A large part of TCP’s business is SA Taxi, who provides finance, insurance, and other services to SA’s taxi industry. Typically, SA Taxi operates at the higher end of the taxi market, where operators run profitable routes and can afford to buy and finance new Toyotas.

However, over the past few years, SA Taxi has been battered by wave after wave of crises.

For example, Covid and lockdowns almost completely wiped out the business. After all, millions of South Africans couldn’t commute as businesses, shopping centres and restaurants were closed.

TCP did expect a quick recovery once Covid and lockdowns subsided, however this has yet to materialise.

It also didn’t help that higher fuel prices and interest rates have reduced affordability for taxi operators. As a result, this led to lower commuter movement.

The problem is taxi operators can’t pass on the costs to commuters as they simply can’t afford it. So, the taxi industry has had to absorb the increasing costs which has affected profitability.

Because of these issues, TCP implemented an aggressive restructuring strategy of its taxi division in 2023.

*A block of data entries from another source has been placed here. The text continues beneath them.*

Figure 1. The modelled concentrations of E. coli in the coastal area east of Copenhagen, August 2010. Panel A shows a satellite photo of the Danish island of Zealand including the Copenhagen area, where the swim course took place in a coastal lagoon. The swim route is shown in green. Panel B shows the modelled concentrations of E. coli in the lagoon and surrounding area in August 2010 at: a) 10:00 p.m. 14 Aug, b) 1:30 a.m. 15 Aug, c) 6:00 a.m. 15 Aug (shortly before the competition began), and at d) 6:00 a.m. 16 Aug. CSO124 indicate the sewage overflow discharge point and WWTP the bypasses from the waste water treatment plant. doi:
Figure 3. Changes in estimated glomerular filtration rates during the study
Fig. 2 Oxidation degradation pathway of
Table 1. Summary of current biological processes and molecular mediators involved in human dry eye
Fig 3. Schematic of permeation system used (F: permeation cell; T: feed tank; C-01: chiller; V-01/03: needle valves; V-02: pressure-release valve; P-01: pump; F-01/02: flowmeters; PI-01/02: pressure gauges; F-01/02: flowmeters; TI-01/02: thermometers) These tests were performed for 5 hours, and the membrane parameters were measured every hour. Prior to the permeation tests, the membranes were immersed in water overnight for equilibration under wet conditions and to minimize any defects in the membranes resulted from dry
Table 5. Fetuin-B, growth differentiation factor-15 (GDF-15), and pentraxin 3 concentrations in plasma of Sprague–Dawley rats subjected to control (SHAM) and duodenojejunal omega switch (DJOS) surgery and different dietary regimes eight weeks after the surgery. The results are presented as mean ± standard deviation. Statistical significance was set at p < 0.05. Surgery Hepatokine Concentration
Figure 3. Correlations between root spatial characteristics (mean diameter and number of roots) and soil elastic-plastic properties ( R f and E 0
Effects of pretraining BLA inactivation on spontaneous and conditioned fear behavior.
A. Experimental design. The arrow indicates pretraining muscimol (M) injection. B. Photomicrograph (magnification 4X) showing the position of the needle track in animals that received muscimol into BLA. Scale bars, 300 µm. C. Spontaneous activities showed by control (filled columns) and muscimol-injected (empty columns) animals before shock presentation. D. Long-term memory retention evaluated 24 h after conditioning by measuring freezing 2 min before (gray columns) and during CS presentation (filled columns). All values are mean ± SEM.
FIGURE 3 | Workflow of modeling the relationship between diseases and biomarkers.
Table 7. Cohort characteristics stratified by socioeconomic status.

And no surprise, shareholders didn’t take kindly to this news sending its shares cratering.

The company also announced that SA Taxi and Gomo (its mobility platform aimed at the under-penetrated used vehicle finance and insurance sector), will be restructured into a new mobility platform, Mobalyz.

Looking at TCP’s recent results announcement, this restructuring is now done and dusted. But it doesn’t look promising at all.

In the first half of 2024, Mobalyz made a core loss from continuing operations of R1.8 billion.

TCP’s other business, Nutun, which consists of a business process outsourcing (BPO) business and a debt collecting segment, experienced significant cost increases, which hurt profitability in the first half of 2024.

Core earnings from continuing operations attributable to the group decreased by 14% to R151 million.

Despite the drop in earnings, headline loss per share improved from 226.4c to 164c.

Is now a good time to buy?

The short answer is no!

SA Taxi still faces difficulties around restructuring loans. SA Taxi is owed more than R17 billion by taxi owners and has R5.3 billion in debt that it is unable to service.

This holds a reputational risk for Nutun’s financing strategy.

In addition, petrol prices and interest rates remain high and will continue to do so this year. This will continue to impact commuter’s pockets as well as taxi operators – who are already struggling with financing payments.

Despite an improved earnings result, TCP still has a very long road to recovery ahead of them. And it would be wise for investors to sit this one out and watch from the sidelines.